To avoid having to search through a large displacement window, we can rescale each image to be half of its original size, align those smaller images, and multiply the displacement by two and apply it to the original images. We can then search over a very small window to make adjustments to the alignment. If we continue this procedure recursively, we end up only having to perform exhaustive search on a very small image.

Using an image pyramid, we can now effectively colorize the larger images:

Harvesters
Green Displacement: (59, 16)
Red Displacement: (123, 13)

Icon
Green Displacement: (40, 17)
Red Displacement: (89, 22)

Lady
Green Displacement: (50, 9)
Red Displacement: (111, 12)

Self Portrait
Green Displacement: (77, 28)
Red Displacement: (175, 37)

Three Generations
Green Displacement: (53, 14)
Red Displacement: (111, 11)

Train
Green Displacement: (43, 6)
Red Displacement: (87, 31)

Turkmen
Green Displacement: (55, 20)
Red Displacement: (116, 28)

Village
Green Displacement: (65, 12)
Red Displacement: (137, 22)

Emir
Green Displacement: (49, 24)
Red Displacement: (79, -255)

All of these larger images look good except for Emir. This is likely because the different color channels do not have the same brightness values, so a simple SSD metric using raw pixels is not enough. One possible solution is to use edge detection instead.

Canny Edge Detection (Bells & Whistles #2)
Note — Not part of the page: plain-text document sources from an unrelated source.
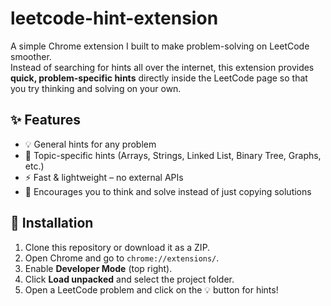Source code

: # leetcode-hint-extension
A simple Chrome extension I built to make problem-solving on LeetCode smoother.  
Instead of searching for hints all over the internet, this extension provides **quick, problem-specific hints** directly inside the LeetCode page so that you try thinking and solving on your own.  

## ✨ Features
- 💡 General hints for any problem  
- 📌 Topic-specific hints (Arrays, Strings, Linked List, Binary Tree, Graphs, etc.)  
- ⚡ Fast & lightweight – no external APIs  
- 🎯 Encourages you to think and solve instead of just copying solutions  

## 🚀 Installation
1. Clone this repository or download it as a ZIP.  
2. Open Chrome and go to `chrome://extensions/`.  
3. Enable **Developer Mode** (top right).  
4. Click **Load unpacked** and select the project folder.  
5. Open a LeetCode problem and click on the 💡 button for hints!  
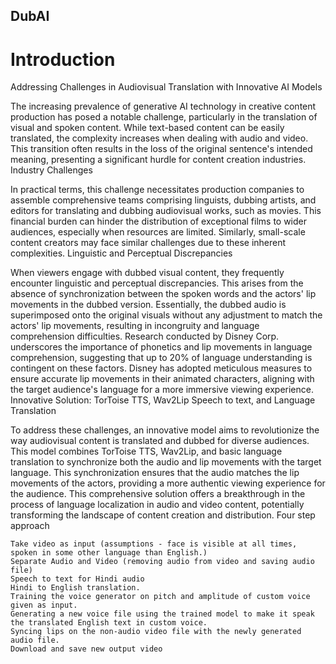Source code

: ## DubAI

# Introduction


Addressing Challenges in Audiovisual Translation with Innovative AI Models

The increasing prevalence of generative AI technology in creative content production has posed a notable challenge, particularly in the translation of visual and spoken content. While text-based content can be easily translated, the complexity increases when dealing with audio and video. This transition often results in the loss of the original sentence's intended meaning, presenting a significant hurdle for content creation industries.
Industry Challenges

In practical terms, this challenge necessitates production companies to assemble comprehensive teams comprising linguists, dubbing artists, and editors for translating and dubbing audiovisual works, such as movies. This financial burden can hinder the distribution of exceptional films to wider audiences, especially when resources are limited. Similarly, small-scale content creators may face similar challenges due to these inherent complexities.
Linguistic and Perceptual Discrepancies

When viewers engage with dubbed visual content, they frequently encounter linguistic and perceptual discrepancies. This arises from the absence of synchronization between the spoken words and the actors' lip movements in the dubbed version. Essentially, the dubbed audio is superimposed onto the original visuals without any adjustment to match the actors' lip movements, resulting in incongruity and language comprehension difficulties.
Research conducted by Disney Corp. underscores the importance of phonetics and lip movements in language comprehension, suggesting that up to 20% of language understanding is contingent on these factors. Disney has adopted meticulous measures to ensure accurate lip movements in their animated characters, aligning with the target audience's language for a more immersive viewing experience.
Innovative Solution: TorToise TTS, Wav2Lip Speech to text, and Language Translation

To address these challenges, an innovative model aims to revolutionize the way audiovisual content is translated and dubbed for diverse audiences. This model combines TorToise TTS, Wav2Lip, and basic language translation to synchronize both the audio and lip movements with the target language. This synchronization ensures that the audio matches the lip movements of the actors, providing a more authentic viewing experience for the audience.
This comprehensive solution offers a breakthrough in the process of language localization in audio and video content, potentially transforming the landscape of content creation and distribution.
Four step approach

    Take video as input (assumptions - face is visible at all times, spoken in some other language than English.)
    Separate Audio and Video (removing audio from video and saving audio file)
    Speech to text for Hindi audio
    Hindi to English translation.
    Training the voice generator on pitch and amplitude of custom voice given as input.
    Generating a new voice file using the trained model to make it speak the translated English text in custom voice.
    Syncing lips on the non-audio video file with the newly generated audio file.
    Download and save new output video

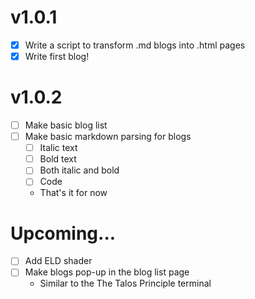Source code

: # v1.0.1
- [x] Write a script to transform .md blogs into .html pages
- [x] Write first blog!

# v1.0.2
- [ ] Make basic blog list
- [ ] Make basic markdown parsing for blogs
    - [ ] Italic text
    - [ ] Bold text
    - [ ] Both italic and bold
    - [ ] Code
    - That's it for now

# Upcoming...
- [ ] Add ELD shader 
- [ ] Make blogs pop-up in the blog list page
    - Similar to the The Talos Principle terminal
Instead of detecting the brightness of pixel values, I tried to use Canny Edge Detection to line up the edges of the image instead. With the exception of Emir, the images produced by this method largely matched the ones in the section above, with a difference of at most a couple pixels. As you can see below on the left, Village has a slightly different displacement but the image quality is unaffected. Emir's image on the right, however, is largely improved.